I always have the big “P” word looming in the back of my head. I guess it could also be the big “C” word or “K” word, but it’s the “P” part that scares me. Being a PARENT. I’m excited to one day have children (kids) and to be a parent, but the logistics of parenting – along with working and wife-ing and all the balancing that everything will require – really freaks me out. Really, part of me would like to just put a big stop sign on the whole idea of it for another 5 years. Usually that part of me only hangs around for about 2 weeks, and then biology kicks in for another 2 weeks and I’m like, “OH MY GOD. BABIES. NOW.”

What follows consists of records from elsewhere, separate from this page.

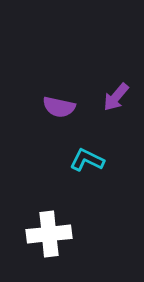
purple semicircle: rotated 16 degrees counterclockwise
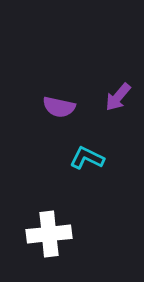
purple arrow: moved 2 px right
cyan L-shape: moved 2 px up
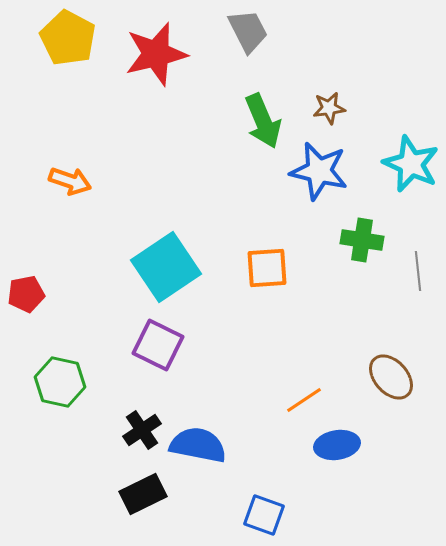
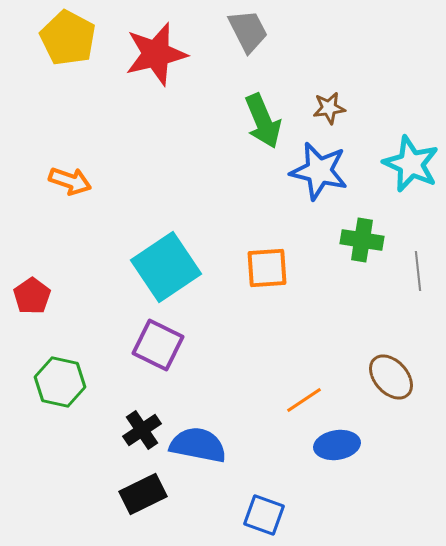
red pentagon: moved 6 px right, 2 px down; rotated 24 degrees counterclockwise
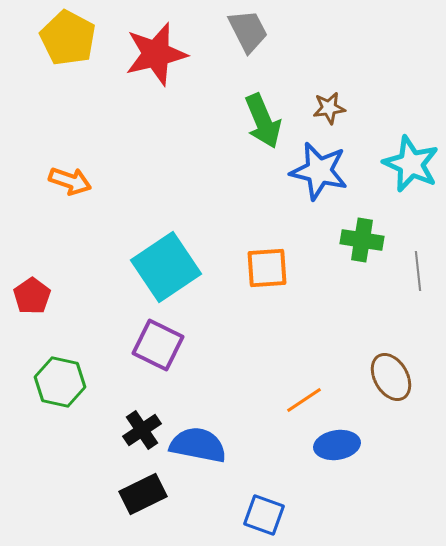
brown ellipse: rotated 12 degrees clockwise
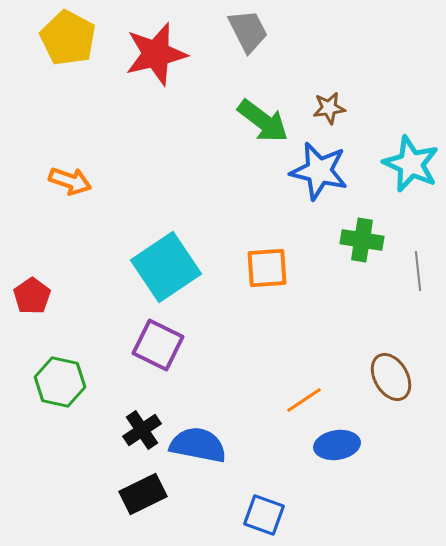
green arrow: rotated 30 degrees counterclockwise
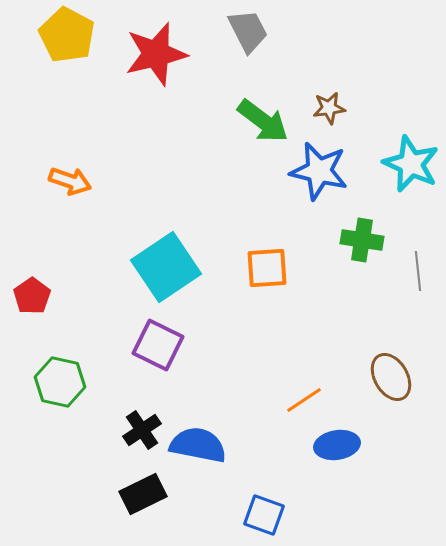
yellow pentagon: moved 1 px left, 3 px up
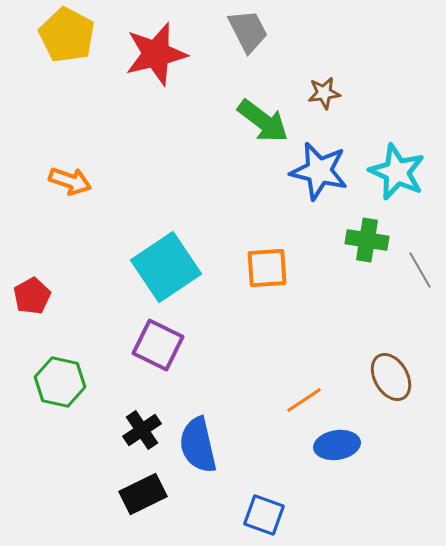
brown star: moved 5 px left, 15 px up
cyan star: moved 14 px left, 8 px down
green cross: moved 5 px right
gray line: moved 2 px right, 1 px up; rotated 24 degrees counterclockwise
red pentagon: rotated 6 degrees clockwise
blue semicircle: rotated 114 degrees counterclockwise
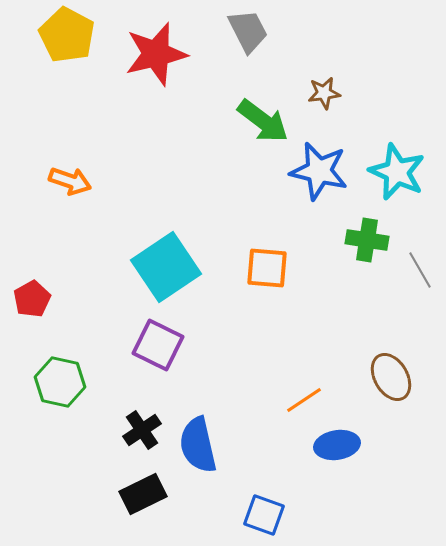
orange square: rotated 9 degrees clockwise
red pentagon: moved 3 px down
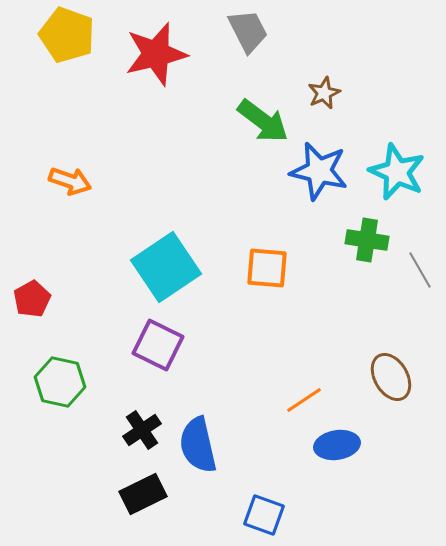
yellow pentagon: rotated 8 degrees counterclockwise
brown star: rotated 16 degrees counterclockwise
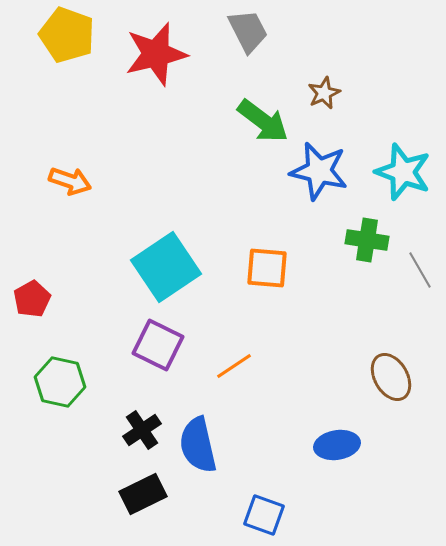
cyan star: moved 6 px right; rotated 4 degrees counterclockwise
orange line: moved 70 px left, 34 px up
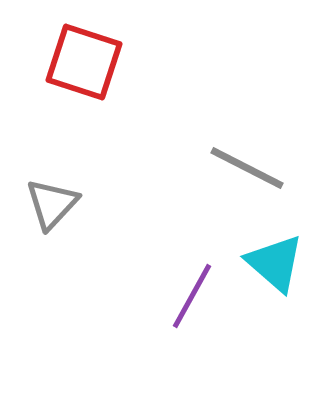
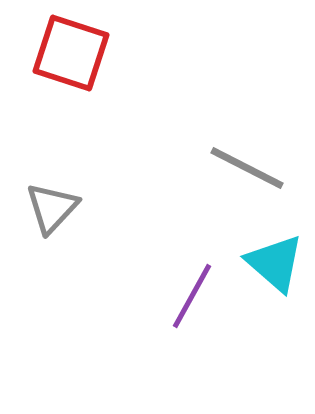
red square: moved 13 px left, 9 px up
gray triangle: moved 4 px down
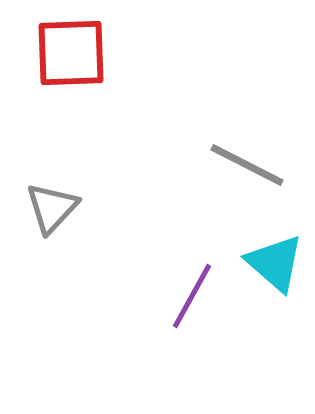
red square: rotated 20 degrees counterclockwise
gray line: moved 3 px up
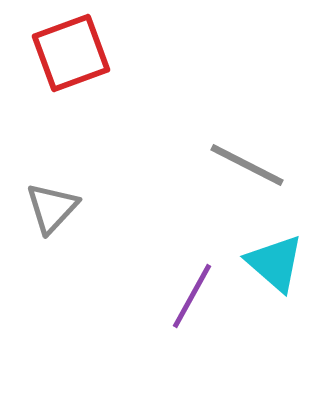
red square: rotated 18 degrees counterclockwise
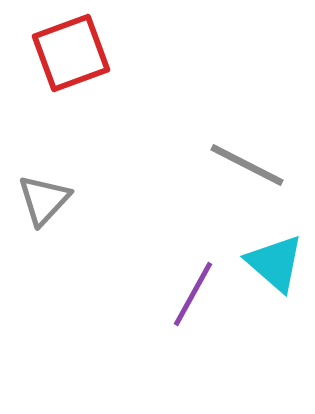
gray triangle: moved 8 px left, 8 px up
purple line: moved 1 px right, 2 px up
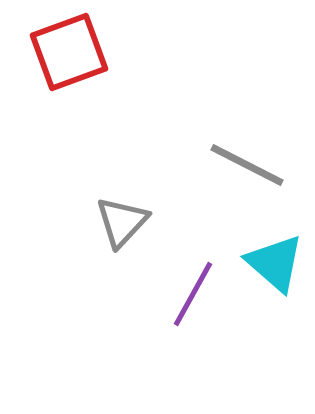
red square: moved 2 px left, 1 px up
gray triangle: moved 78 px right, 22 px down
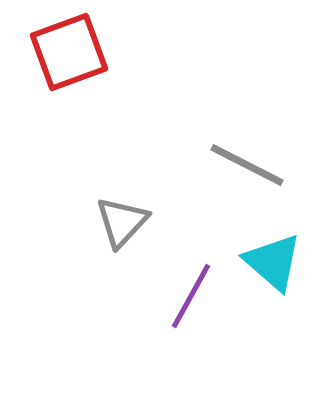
cyan triangle: moved 2 px left, 1 px up
purple line: moved 2 px left, 2 px down
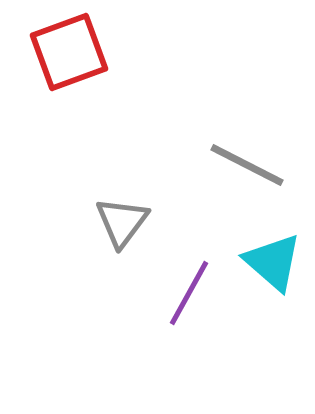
gray triangle: rotated 6 degrees counterclockwise
purple line: moved 2 px left, 3 px up
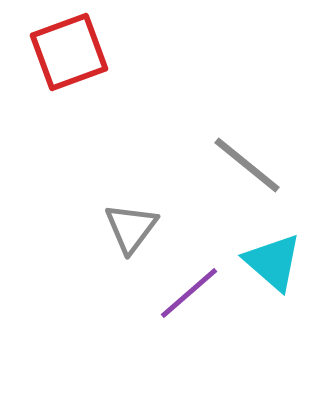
gray line: rotated 12 degrees clockwise
gray triangle: moved 9 px right, 6 px down
purple line: rotated 20 degrees clockwise
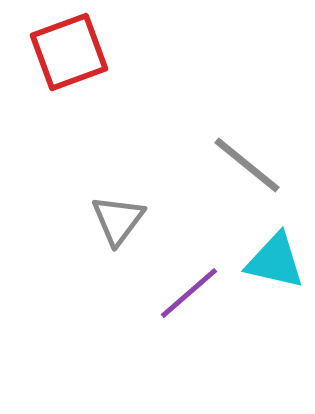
gray triangle: moved 13 px left, 8 px up
cyan triangle: moved 2 px right, 1 px up; rotated 28 degrees counterclockwise
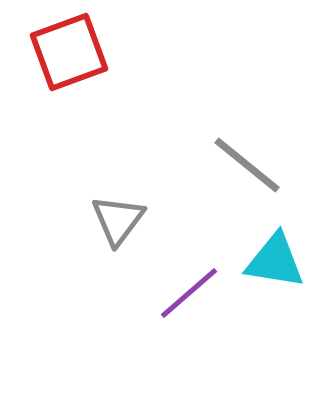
cyan triangle: rotated 4 degrees counterclockwise
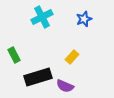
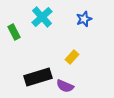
cyan cross: rotated 15 degrees counterclockwise
green rectangle: moved 23 px up
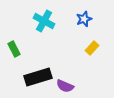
cyan cross: moved 2 px right, 4 px down; rotated 20 degrees counterclockwise
green rectangle: moved 17 px down
yellow rectangle: moved 20 px right, 9 px up
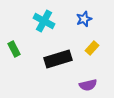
black rectangle: moved 20 px right, 18 px up
purple semicircle: moved 23 px right, 1 px up; rotated 36 degrees counterclockwise
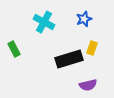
cyan cross: moved 1 px down
yellow rectangle: rotated 24 degrees counterclockwise
black rectangle: moved 11 px right
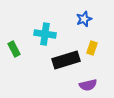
cyan cross: moved 1 px right, 12 px down; rotated 20 degrees counterclockwise
black rectangle: moved 3 px left, 1 px down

I recently read Sex at Dawn: the Prehistoric Origins of Modern Sexuality by Christopher Ryan and Cacilda Jetha. I started to become aware of my I-want-a-baby cycles and how they coincide with a certain other cycle. I was curious how the awareness of that would hold up against the hormone rages and whether, in the midst of the I-want-a-baby part of the cycle, I’d pull the whole this-isn’t-hormones-talking-I-feel-like-this-all-the-time thing and try to convince myself that it was true. Interestingly, so far at least, it seems as though my brain is winning.
Brain – 1 ; Hormones – 0.
I’m pretty well into what would normally be an I-want-a-baby cycle right now and my current thoughts on being a parent (right now; not in general)? Uh, not so much. Sure, there’s never a right time to have a baby. I’ve heard that from just about every parent we know. But just because there will never be a perfect time doesn’t mean we need to jump into it right now either. If it were to happen right now, we’d be fine. We’d be more than fine. We’d embrace it and jump in with both feet. But when we feel hesitant, not sure if we’re ready to choose the changes and challenges that come along with being parents, then why would we?
But, fair warning: I may change my mind – er, hormones – on all of this tomorrow.